Page-level text extractions:

******************************

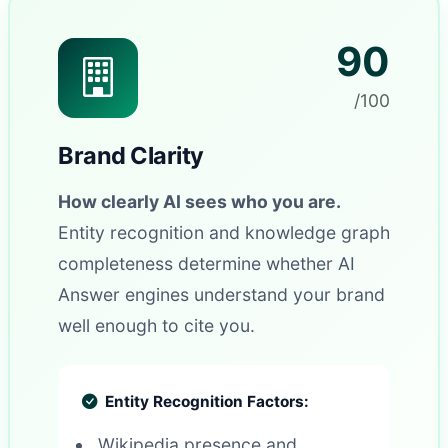
90
/100
Brand Clarity
How clearly AI sees who you are.
Entity recognition and knowledge graph
completeness determine whether AI
Answer engines understand your brand
well enough to cite you.
Entity Recognition Factors:
Wikipedia presence and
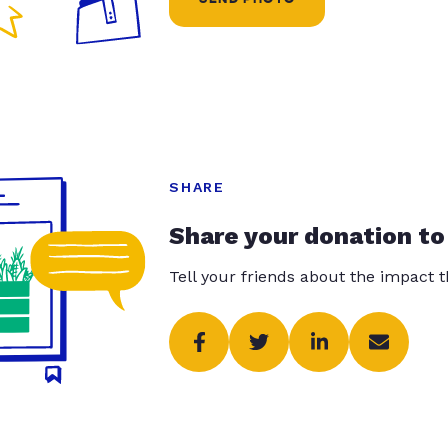
SHARE
Share your donation to
Tell your friends about the impact 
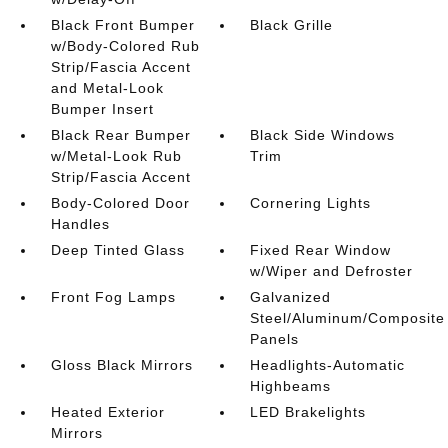
Black Front Bumper
Black Grille
w/Body-Colored Rub
Strip/Fascia Accent
and Metal-Look
Bumper Insert
Black Rear Bumper
Black Side Windows
w/Metal-Look Rub
Trim
Strip/Fascia Accent
Body-Colored Door
Cornering Lights
Handles
Deep Tinted Glass
Fixed Rear Window
w/Wiper and Defroster
Front Fog Lamps
Galvanized
Steel/Aluminum/Composite
Panels
Gloss Black Mirrors
Headlights-Automatic
Highbeams
Heated Exterior
LED Brakelights
Mirrors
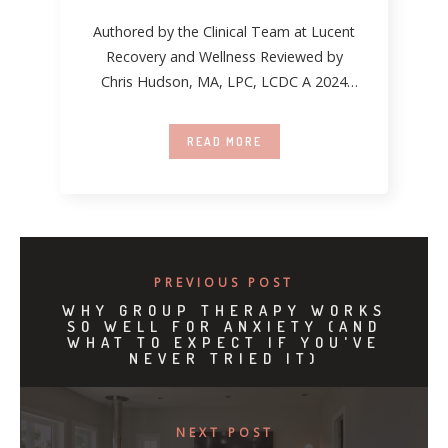
Authored by the Clinical Team at Lucent
Recovery and Wellness Reviewed by
Chris Hudson, MA, LPC, LCDC A 2024
report
READ MORE
PREVIOUS POST
WHY GROUP THERAPY WORKS
SO WELL FOR ANXIETY (AND
WHAT TO EXPECT IF YOU'VE
NEVER TRIED IT)
NEXT POST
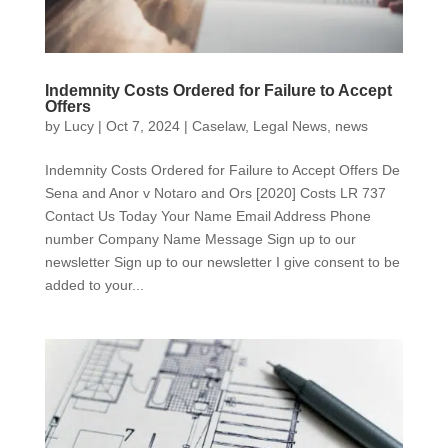
Indemnity Costs Ordered for Failure to Accept
Offers
by
Lucy
|
Oct 7, 2024
|
Caselaw
,
Legal News
,
news
Indemnity Costs Ordered for Failure to Accept Offers De
Sena and Anor v Notaro and Ors [2020] Costs LR 737
Contact Us Today Your Name Email Address Phone
number Company Name Message Sign up to our
newsletter Sign up to our newsletter I give consent to be
added to your...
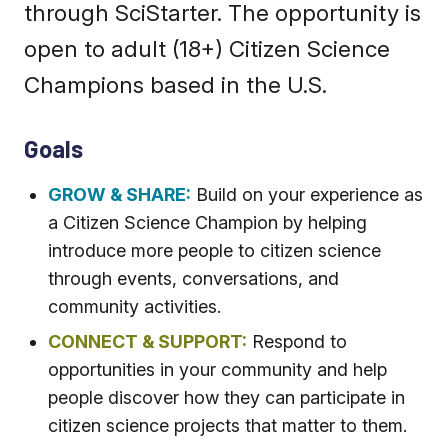
through SciStarter. The opportunity is
open to adult (18+) Citizen Science
Champions based in the U.S.
Goals
GROW & SHARE:
Build on your experience as
a Citizen Science Champion by helping
introduce more people to citizen science
through events, conversations, and
community activities.
CONNECT & SUPPORT:
Respond to
opportunities in your community and help
people discover how they can participate in
citizen science projects that matter to them.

******************************

# WHAT YOU HAVE TO DO
What is wanted is a word-for-word restatement of the entries, without their images.

# WORKED SOLUTION
90
/100
Brand Clarity
How clearly AI sees who you are.
Entity recognition and knowledge graph
completeness determine whether AI
Answer engines understand your brand
well enough to cite you.
Entity Recognition Factors:
Wikipedia presence and
SHARE
Share your donation to
Tell your friends about the impact 
Black Front Bumper
Black Grille
w/Body-Colored Rub
Strip/Fascia Accent
and Metal-Look
Bumper Insert
Black Rear Bumper
Black Side Windows
w/Metal-Look Rub
Trim
Strip/Fascia Accent
Body-Colored Door
Cornering Lights
Handles
Deep Tinted Glass
Fixed Rear Window
w/Wiper and Defroster
Front Fog Lamps
Galvanized
Steel/Aluminum/Composite
Panels
Gloss Black Mirrors
Headlights-Automatic
Highbeams
Heated Exterior
LED Brakelights
Mirrors
Authored by the Clinical Team at Lucent
Recovery and Wellness Reviewed by
Chris Hudson, MA, LPC, LCDC A 2024
report
READ MORE
PREVIOUS POST
WHY GROUP THERAPY WORKS
SO WELL FOR ANXIETY (AND
WHAT TO EXPECT IF YOU'VE
NEVER TRIED IT)
NEXT POST
Indemnity Costs Ordered for Failure to Accept
Offers
by
Lucy
|
Oct 7, 2024
|
Caselaw
,
Legal News
,
news
Indemnity Costs Ordered for Failure to Accept Offers De
Sena and Anor v Notaro and Ors [2020] Costs LR 737
Contact Us Today Your Name Email Address Phone
number Company Name Message Sign up to our
newsletter Sign up to our newsletter I give consent to be
added to your...
through SciStarter. The opportunity is
open to adult (18+) Citizen Science
Champions based in the U.S.
Goals
GROW & SHARE:
Build on your experience as
a Citizen Science Champion by helping
introduce more people to citizen science
through events, conversations, and
community activities.
CONNECT & SUPPORT:
Respond to
opportunities in your community and help
people discover how they can participate in
citizen science projects that matter to them.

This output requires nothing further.